[Dataset entries]
::::

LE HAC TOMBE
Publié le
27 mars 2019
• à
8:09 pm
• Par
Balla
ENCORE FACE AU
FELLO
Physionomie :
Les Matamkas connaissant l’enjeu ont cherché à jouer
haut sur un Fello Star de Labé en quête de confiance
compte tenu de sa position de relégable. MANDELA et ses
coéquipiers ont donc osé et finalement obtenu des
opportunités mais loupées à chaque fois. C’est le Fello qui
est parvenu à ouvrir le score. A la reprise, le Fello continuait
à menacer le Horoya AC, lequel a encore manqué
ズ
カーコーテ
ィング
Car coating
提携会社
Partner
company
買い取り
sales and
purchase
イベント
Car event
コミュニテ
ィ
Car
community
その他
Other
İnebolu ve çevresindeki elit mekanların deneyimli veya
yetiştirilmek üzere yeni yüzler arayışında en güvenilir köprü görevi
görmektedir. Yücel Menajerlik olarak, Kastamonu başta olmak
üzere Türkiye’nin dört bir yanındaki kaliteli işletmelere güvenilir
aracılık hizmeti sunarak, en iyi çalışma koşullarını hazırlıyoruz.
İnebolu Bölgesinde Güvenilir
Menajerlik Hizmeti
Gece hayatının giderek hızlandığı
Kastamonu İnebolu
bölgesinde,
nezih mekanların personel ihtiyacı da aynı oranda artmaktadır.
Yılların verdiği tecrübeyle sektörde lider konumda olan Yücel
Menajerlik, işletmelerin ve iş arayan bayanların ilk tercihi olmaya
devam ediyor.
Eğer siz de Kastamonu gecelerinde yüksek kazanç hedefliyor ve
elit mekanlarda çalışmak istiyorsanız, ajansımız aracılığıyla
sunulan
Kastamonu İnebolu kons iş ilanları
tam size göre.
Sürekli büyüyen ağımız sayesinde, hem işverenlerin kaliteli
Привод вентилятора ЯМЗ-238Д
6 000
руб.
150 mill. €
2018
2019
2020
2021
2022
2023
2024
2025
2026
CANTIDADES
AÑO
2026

::::

- Problem details -
Copy out all the material above word for word, keeping every line as it is.

- Answer to the problem -
LE HAC TOMBE
Publié le
27 mars 2019
• à
8:09 pm
• Par
Balla
ENCORE FACE AU
FELLO
Physionomie :
Les Matamkas connaissant l’enjeu ont cherché à jouer
haut sur un Fello Star de Labé en quête de confiance
compte tenu de sa position de relégable. MANDELA et ses
coéquipiers ont donc osé et finalement obtenu des
opportunités mais loupées à chaque fois. C’est le Fello qui
est parvenu à ouvrir le score. A la reprise, le Fello continuait
à menacer le Horoya AC, lequel a encore manqué
ズ
カーコーテ
ィング
Car coating
提携会社
Partner
company
買い取り
sales and
purchase
イベント
Car event
コミュニテ
ィ
Car
community
その他
Other
İnebolu ve çevresindeki elit mekanların deneyimli veya
yetiştirilmek üzere yeni yüzler arayışında en güvenilir köprü görevi
görmektedir. Yücel Menajerlik olarak, Kastamonu başta olmak
üzere Türkiye’nin dört bir yanındaki kaliteli işletmelere güvenilir
aracılık hizmeti sunarak, en iyi çalışma koşullarını hazırlıyoruz.
İnebolu Bölgesinde Güvenilir
Menajerlik Hizmeti
Gece hayatının giderek hızlandığı
Kastamonu İnebolu
bölgesinde,
nezih mekanların personel ihtiyacı da aynı oranda artmaktadır.
Yılların verdiği tecrübeyle sektörde lider konumda olan Yücel
Menajerlik, işletmelerin ve iş arayan bayanların ilk tercihi olmaya
devam ediyor.
Eğer siz de Kastamonu gecelerinde yüksek kazanç hedefliyor ve
elit mekanlarda çalışmak istiyorsanız, ajansımız aracılığıyla
sunulan
Kastamonu İnebolu kons iş ilanları
tam size göre.
Sürekli büyüyen ağımız sayesinde, hem işverenlerin kaliteli
Привод вентилятора ЯМЗ-238Д
6 000
руб.
150 mill. €
2018
2019
2020
2021
2022
2023
2024
2025
2026
CANTIDADES
AÑO
2026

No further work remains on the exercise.